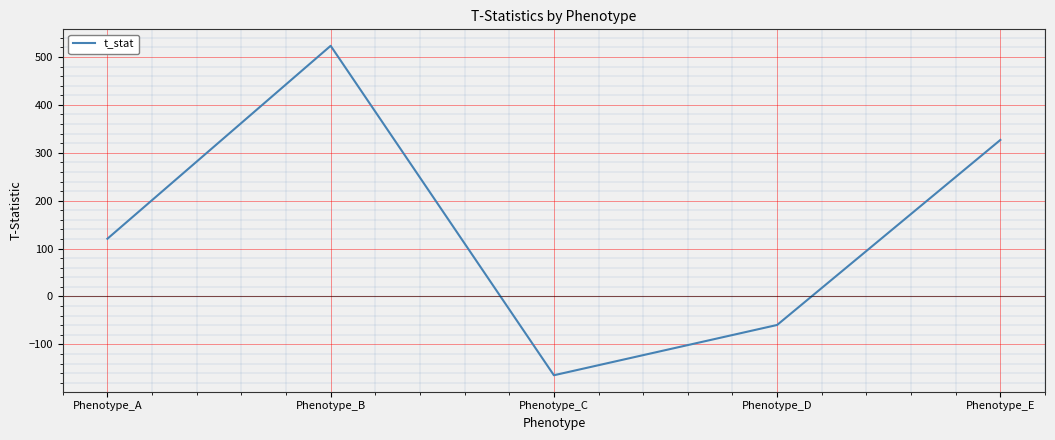

Does the chart have visible grid lines?

Yes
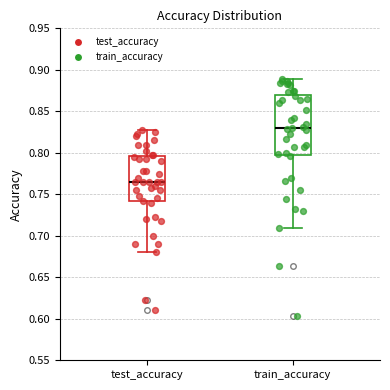

Reading left to right, transcribe this box plot: for each box, give where its median line is, the range the box spans, and where its two whiskers end, as read against the y-axis. The values are not printed on the chart, so give them approximately, as read against the axis.

test_accuracy: median 0.765, box 0.740 to 0.795, whiskers 0.680 to 0.830
train_accuracy: median 0.830, box 0.800 to 0.870, whiskers 0.710 to 0.890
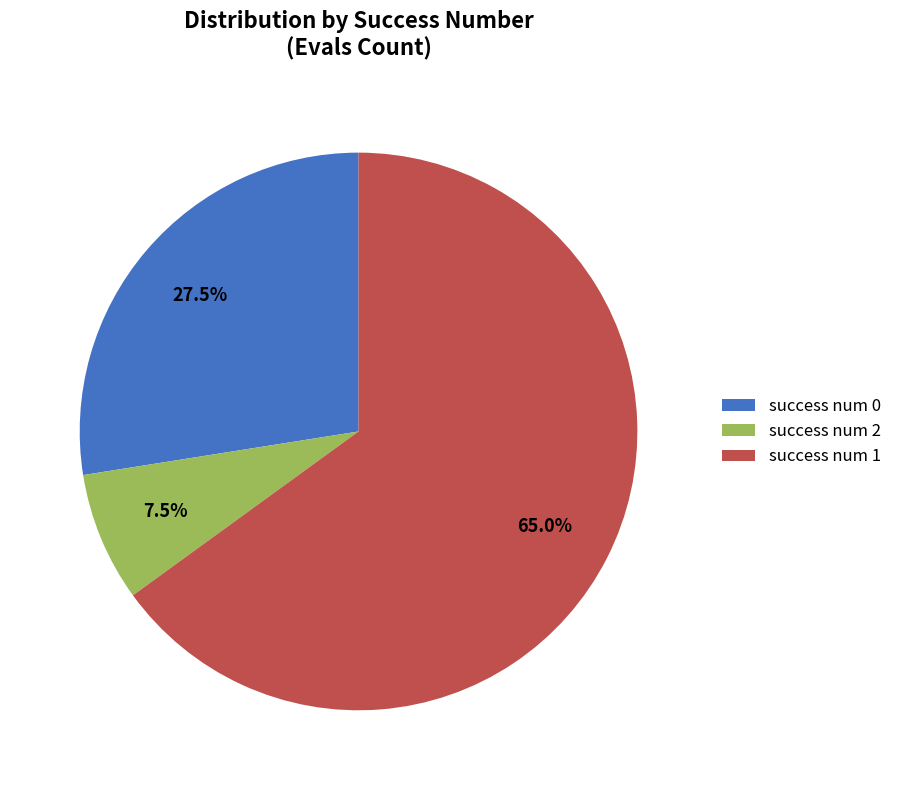

Is there a majority slice in this chart?

Yes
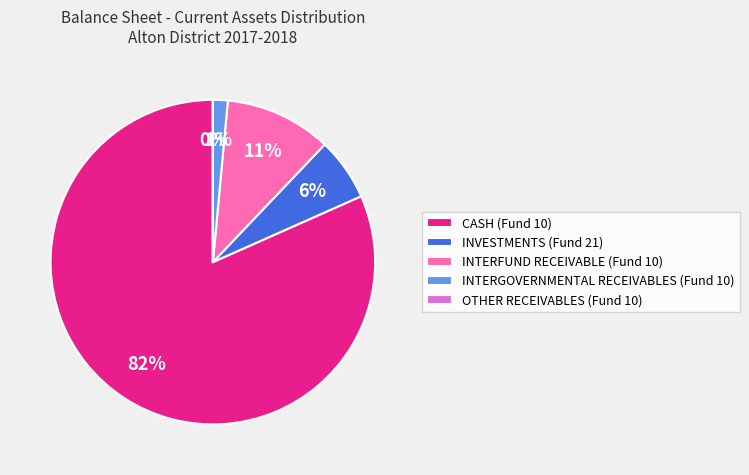

Is there a majority slice in this chart?

Yes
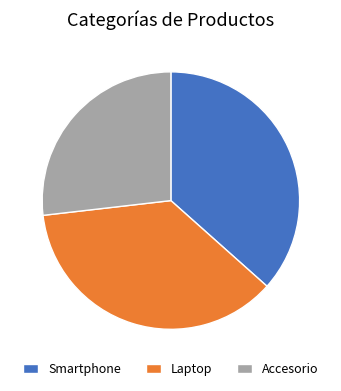

Combined, do Accesorio and Laptop account for over 50%?

Yes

JOB ITEM:
Copy out each line of the material that contains the string "whiskers". Case counts.

COMPLETED TASK:
Reading left to right, transcribe this box plot: for each box, give where its median line is, the range the box spans, and where its two whiskers end, as read against the y-axis. The values are not printed on the chart, so give them approximately, as read against the axis.
test_accuracy: median 0.765, box 0.740 to 0.795, whiskers 0.680 to 0.830
train_accuracy: median 0.830, box 0.800 to 0.870, whiskers 0.710 to 0.890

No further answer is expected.